Eric Dolphy did wonders with this tune, but I kind of like this version with the sharp contrast between McLean's attack and Waldron's comping, as if to say the song both is and is not a minor blues.
I've left the blog alone quite a bit lately while I've been pursuing math—I hadn't studied math properly since grade school and now I will need to pass a calculus class for my biology degree, so every day it's math, math, math, math and math. It's all going swimmingly but I've let my readings in philosophy slip while I cram for exams. I've no intention of giving up the blog, or philosophy.
The presence of the listener is inscribed in the utterance. It is I who speaks, Jacques says, but we who say. He asks, "What happens to the philosophical status of the person if we replace the individual's cogito with the proposition 'I speak, but we say'? (Difference and Subjectivity, p. 9) For one thing the refutation of "I do not exist" becomes problematic.

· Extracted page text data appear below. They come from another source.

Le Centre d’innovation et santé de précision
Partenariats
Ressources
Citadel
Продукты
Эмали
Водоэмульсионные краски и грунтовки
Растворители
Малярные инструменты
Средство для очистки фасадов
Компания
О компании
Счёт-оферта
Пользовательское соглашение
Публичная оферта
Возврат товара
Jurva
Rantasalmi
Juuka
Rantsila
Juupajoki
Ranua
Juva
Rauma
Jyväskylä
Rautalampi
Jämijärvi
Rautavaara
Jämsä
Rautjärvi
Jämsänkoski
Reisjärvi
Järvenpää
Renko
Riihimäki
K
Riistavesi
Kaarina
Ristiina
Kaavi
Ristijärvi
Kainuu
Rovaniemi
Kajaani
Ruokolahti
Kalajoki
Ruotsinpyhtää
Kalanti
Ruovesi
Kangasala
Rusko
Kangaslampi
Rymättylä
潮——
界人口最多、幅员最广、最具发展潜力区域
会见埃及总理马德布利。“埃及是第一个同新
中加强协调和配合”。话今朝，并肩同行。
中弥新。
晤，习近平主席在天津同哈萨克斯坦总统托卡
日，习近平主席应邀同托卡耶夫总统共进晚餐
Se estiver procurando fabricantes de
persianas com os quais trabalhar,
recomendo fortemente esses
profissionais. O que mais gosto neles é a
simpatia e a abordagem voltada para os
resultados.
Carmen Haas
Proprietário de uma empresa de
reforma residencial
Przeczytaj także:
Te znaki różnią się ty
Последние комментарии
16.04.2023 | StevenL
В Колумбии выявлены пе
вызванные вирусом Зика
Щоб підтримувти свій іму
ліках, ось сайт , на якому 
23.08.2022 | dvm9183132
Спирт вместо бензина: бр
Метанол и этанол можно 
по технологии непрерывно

But should we allow such a distinction between speaking and saying? Is there a speaking that says nothing, a babble that isn't somehow destined for language? Is there an impersonal babble? Perhaps. Perhaps necessarily.

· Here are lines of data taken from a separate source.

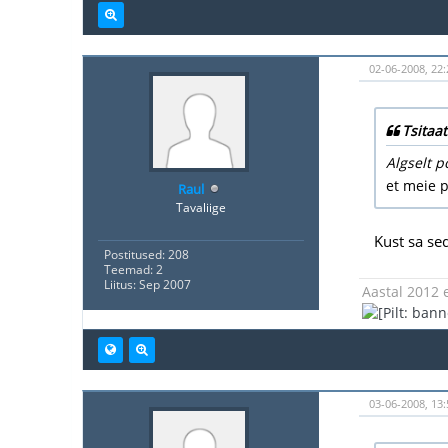
02-06-2008, 22:
Tsitaat
Algselt p
et meie p
Raul
Tavaliige
Kust sa se
Postitused: 208
Teemad: 2
Liitus: Sep 2007
Aastal 2012 e
03-06-2008, 13: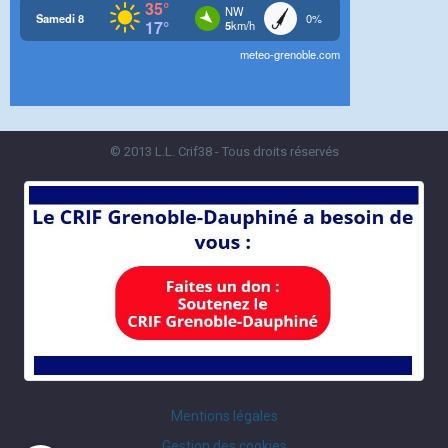
© 2013 L.L. Crif38 - Tous droits réservés
Mentions légales
Gestion des cookies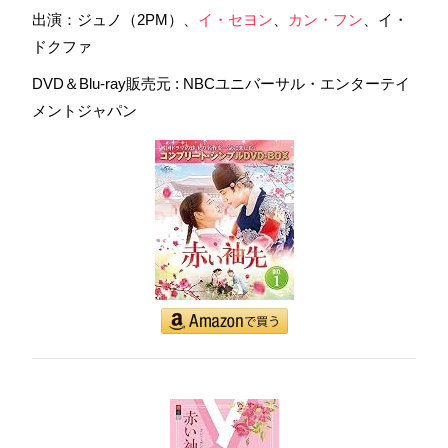
出演：ジュノ（2PM）、
イ・セヨン
、
カン・フン
、イ・
ドクファ
DVD＆Blu-ray販売元 ‏: ‎NBCユニバーサル・エンターテイ
メントジャパン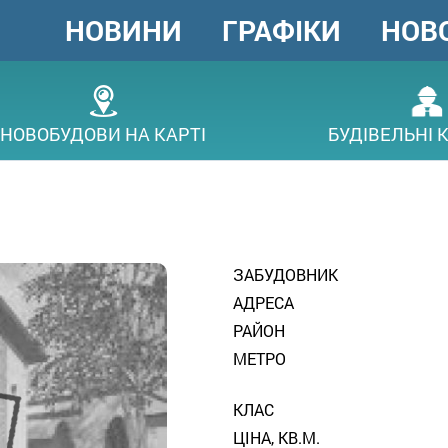
НОВИНИ
ГРАФІКИ
НОВ
ГОЛОВНЕ
МЕНЮ
В
НОВОБУДОВИ НА КАРТІ
БУДІВЕЛЬНІ 
ЗАБУДОВНИК
АДРЕСА
РАЙОН
МЕТРО
КЛАС
ЦІНА, КВ.М.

What of the inscription of the presence of the listener in the utterance? This echoes an idea of the intertextuality of the utterance while at the same time it responds to Buber, to a sense of that everything in discourse is affected by relations between the I and the you. The listener is not merely referred to but is there in the interlocutive event. Present. We won't shy away from the idea. It's difficult. How do we describe the presence of the listener? How does the listener appear? As the "other side of language," i.e., perhaps it need not be apparent at all? As an ethical constraint? Imperative? Does the listener present us with an imperative for coherence, for example?